__WHAT IS EXPECTED__.
Only the lines with "Atelier" in the entries below belong in the answer; please copy them.

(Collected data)
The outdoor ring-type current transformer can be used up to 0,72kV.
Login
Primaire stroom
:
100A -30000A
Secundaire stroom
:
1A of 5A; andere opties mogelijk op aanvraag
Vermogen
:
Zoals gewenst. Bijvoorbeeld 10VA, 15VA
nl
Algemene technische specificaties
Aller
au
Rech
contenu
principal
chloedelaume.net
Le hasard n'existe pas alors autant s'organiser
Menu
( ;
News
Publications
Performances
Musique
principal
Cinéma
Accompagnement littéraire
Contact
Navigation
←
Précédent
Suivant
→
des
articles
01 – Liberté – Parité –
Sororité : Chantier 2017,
...
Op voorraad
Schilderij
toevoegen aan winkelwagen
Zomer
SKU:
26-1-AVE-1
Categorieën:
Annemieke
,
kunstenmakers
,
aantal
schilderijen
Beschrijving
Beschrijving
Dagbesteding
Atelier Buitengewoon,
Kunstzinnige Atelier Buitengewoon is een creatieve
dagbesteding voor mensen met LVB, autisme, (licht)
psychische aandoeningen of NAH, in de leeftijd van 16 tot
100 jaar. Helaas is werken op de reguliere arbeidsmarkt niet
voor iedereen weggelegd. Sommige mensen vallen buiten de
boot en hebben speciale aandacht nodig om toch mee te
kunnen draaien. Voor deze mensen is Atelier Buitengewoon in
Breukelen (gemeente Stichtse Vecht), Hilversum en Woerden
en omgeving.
---
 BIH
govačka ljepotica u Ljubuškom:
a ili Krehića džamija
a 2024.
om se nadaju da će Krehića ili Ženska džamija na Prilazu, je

__ANSWER TO THIS TASK__.
Atelier Buitengewoon,
Kunstzinnige Atelier Buitengewoon is een creatieve
kunnen draaien. Voor deze mensen is Atelier Buitengewoon in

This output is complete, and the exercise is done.